しかし、土門はマリコの手を離そうとしない。
「お前、入る前に声くらいかけろ!」
「かけたわよ!大体、いちゃつくならみんなが帰ってからにしてよね」
「みんな?」
「あの、土門さん。実は…父さんと母さんがね、来てるの」
マリコが申し訳なさそうに、小声で伝える。
「なに?そうか…心配かけちまったんだな」
「そういうことよ!まったく…、お兄ちゃんには学習能力がないの!?」
顔を出した途端、ギャーギャーと喚く美貴に、土門が心底迷惑そうな顔をする。
「う、うるさいっ!」
「それに、何度も呼び出されるこっちの身にもなってよね!職場にも迷惑かけるじゃない!!」
「……別に、来なくていい」
ぼそりと呟いた土門の台詞に、美貴の眉がつり上がる。
「なんですってぇー!そりゃ、私なんかより、マリコさんがいれば十分よねぇ?」
「よくわかってるじゃないか」
「ちょっと、土門さん!美貴ちゃんも……」
マリコが気遣わしげに、二人の間に割って入る。
「お前は黙ってろ!」
「マリコさんに、何て言い種よ!大体ね、さっさとお兄ちゃんが結婚でもして、私以外の家族ができれば問題ないのよ!」
「お前に言われなくても、そのつもりだ」
「何がそのつもりなのよ!」
「だから、俺は榊とだなあ…………」
ここに至って、ようやく土門は気づいた。
売り言葉に買い言葉。
巧みに美貴の誘導に引っ掛かってしまったのだ。
「ふふん。マリコさんとなに?」
「……………」
土門は腹をくくった。
マリコの手を引き、隣に立たせる。
「まだ具体的なことは決めていないが……。
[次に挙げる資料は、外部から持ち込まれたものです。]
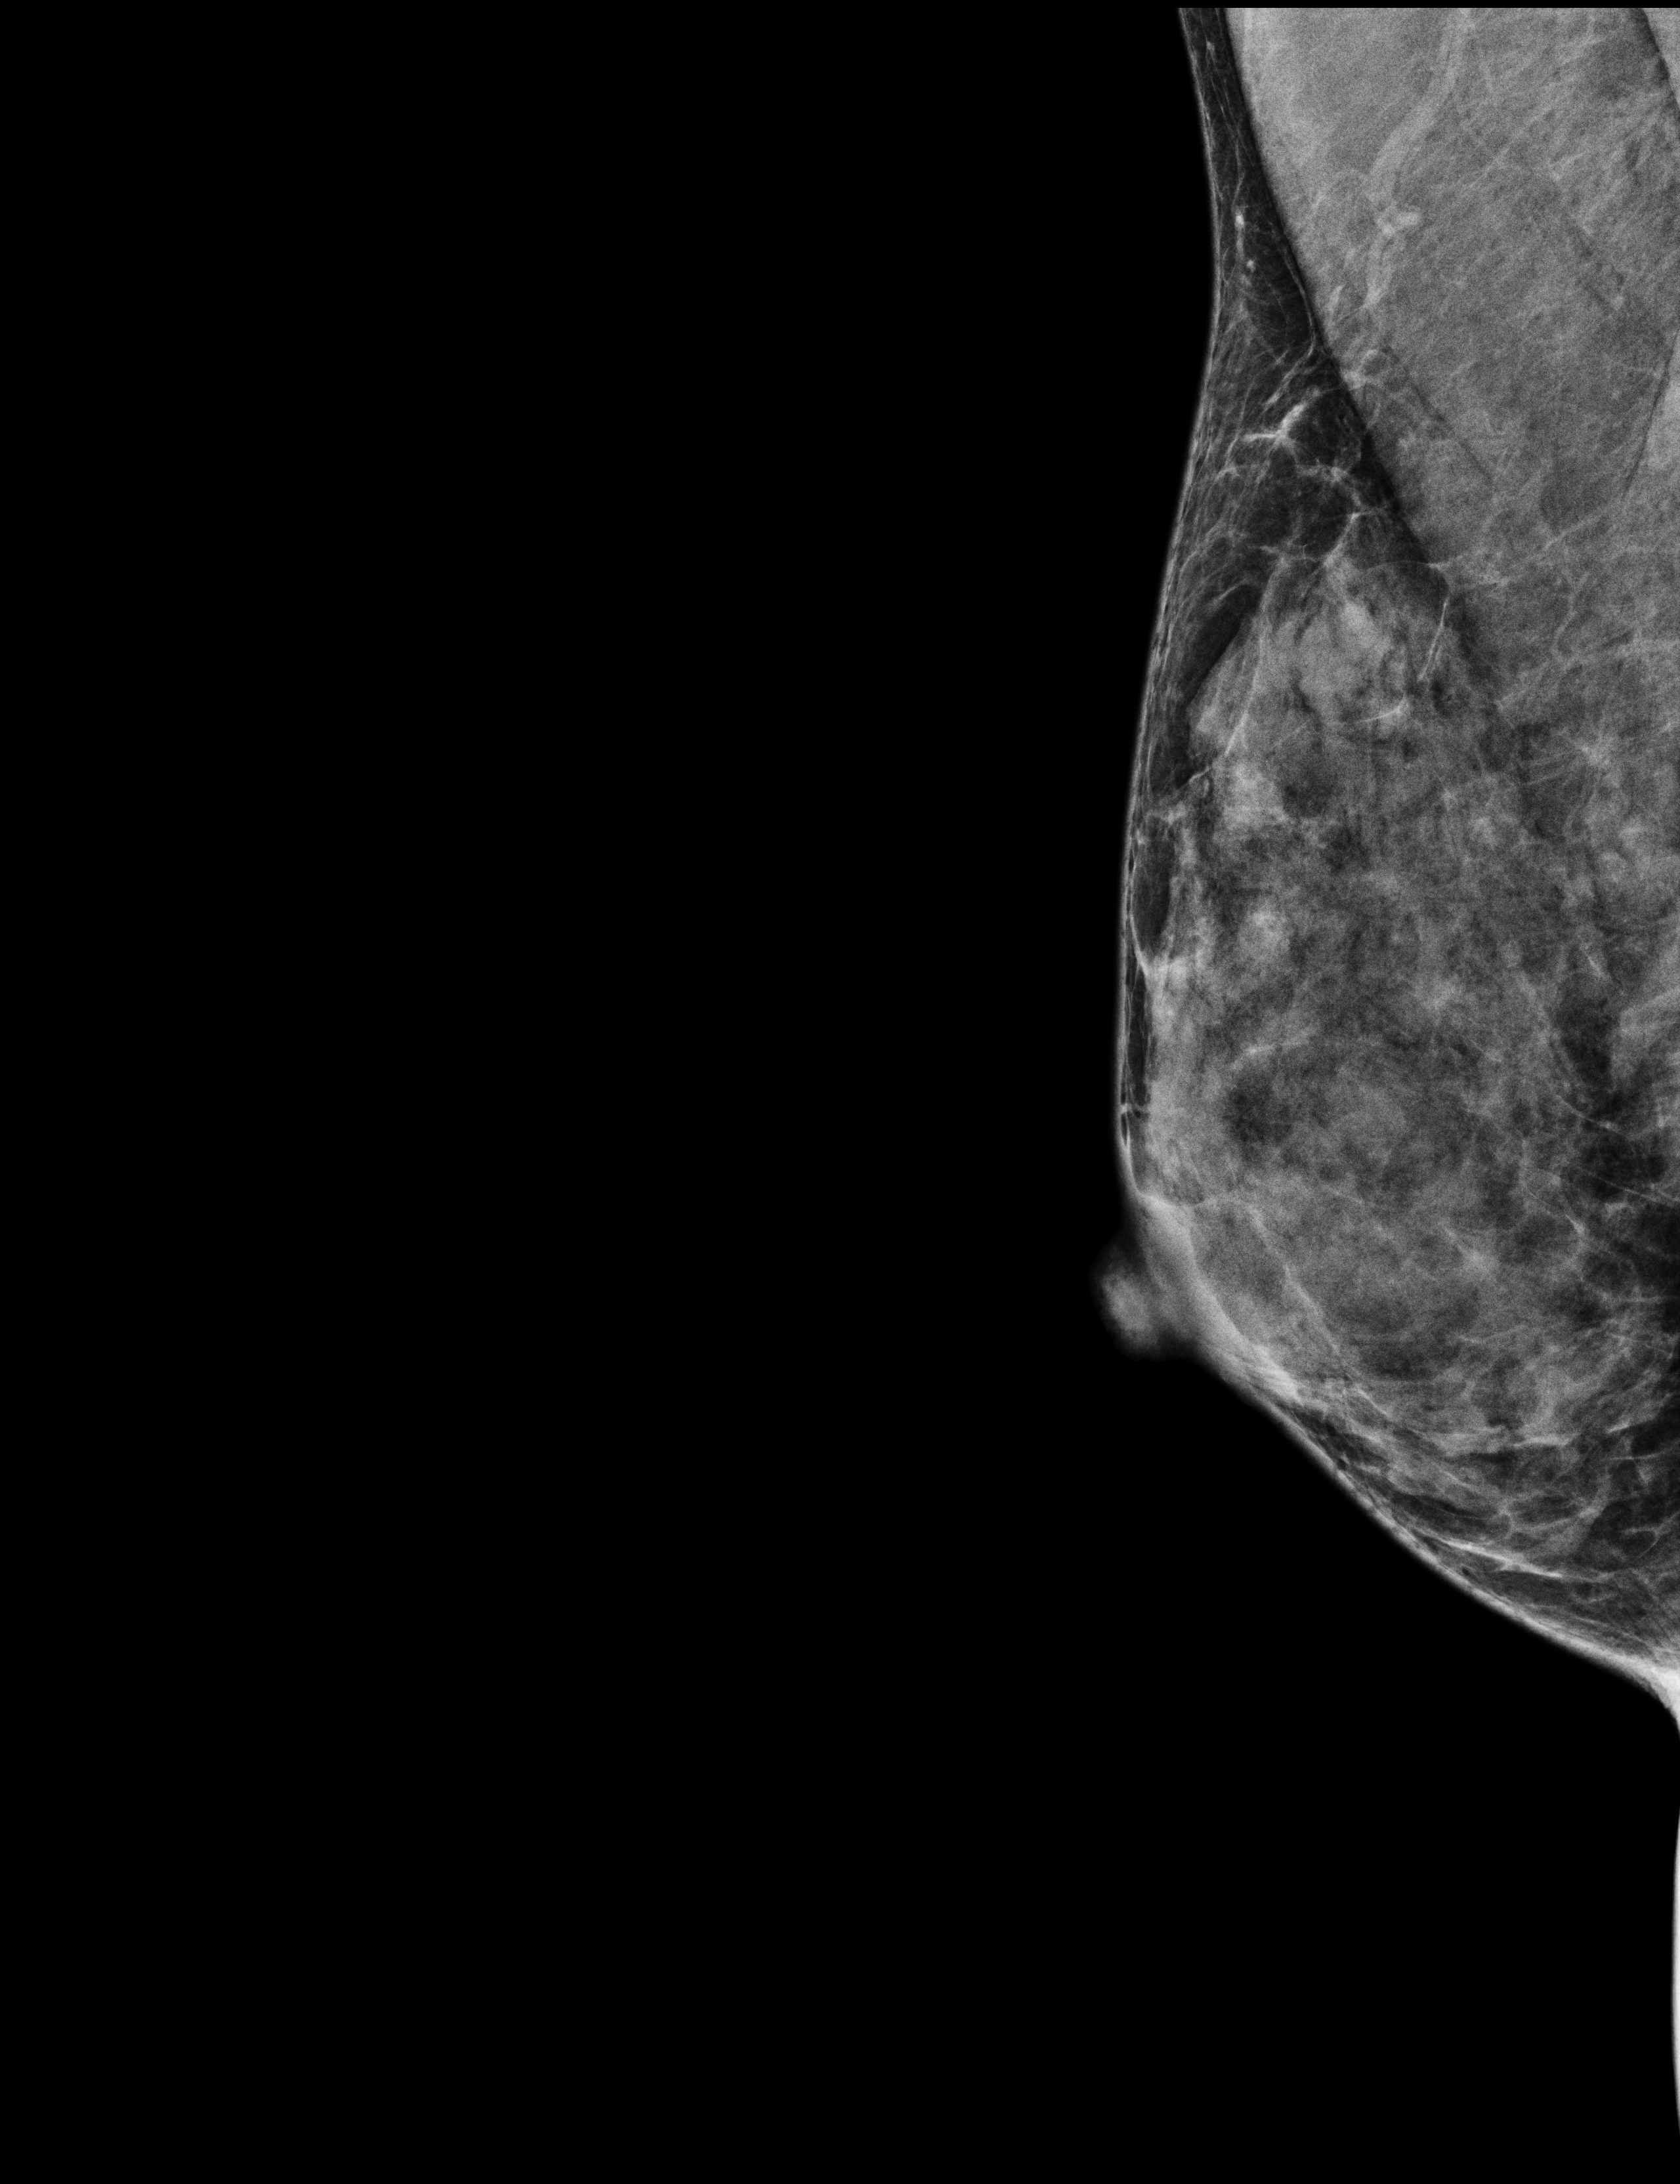
Screening examination, system: Selenia Dimensions. Patient aged 44 years (female).
Image type: full-field digital mammogram. Breast: right. Projection: mediolateral oblique (MLO) view.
これからは、こいつと…一緒に生きていく」
マリコも瞳を潤ませて、頷く。
美貴はようやく実現した目の前の光景に、暫く言葉がでなかった。
『嬉しい』
『良かった』
そんな感想しか思い浮かばない。
でも、そんなものかもしれない……人は本当に嬉しいとき、他に何が言えるだろう。
「マリコさん。こんなお兄ちゃんだけど、よろしくお願いします。マリコさんがお姉さんになるなら、大歓迎です!」
美貴は強引に土門からマリコの手を奪い、握りあう。
「美貴ちゃん…。私もよ」
マリコも感無量に、ぎゅっと美貴の手を握り返す。
「おい!俺には?」
「は?お兄ちゃんに改めて言うことなんてないわよ?」
さてと、と美貴は二人から離れる。
「まだ家族は私だけですからね。手続きに行ってくるわ!」
美貴はカーテンに手をかけ、振り返る。
「何も言うことなんてないわよ。だって、お兄ちゃんは……いつまで経っても私のお兄ちゃんだから!」
そう言うと、病室を出ていった。
「まんまと嵌められたな……」
ワザとらしく溜息をつくものの、土門はまんざらでもない様子だ。
この世にたった一人の妹だ。
やはり色々と思うところはあるのだろう。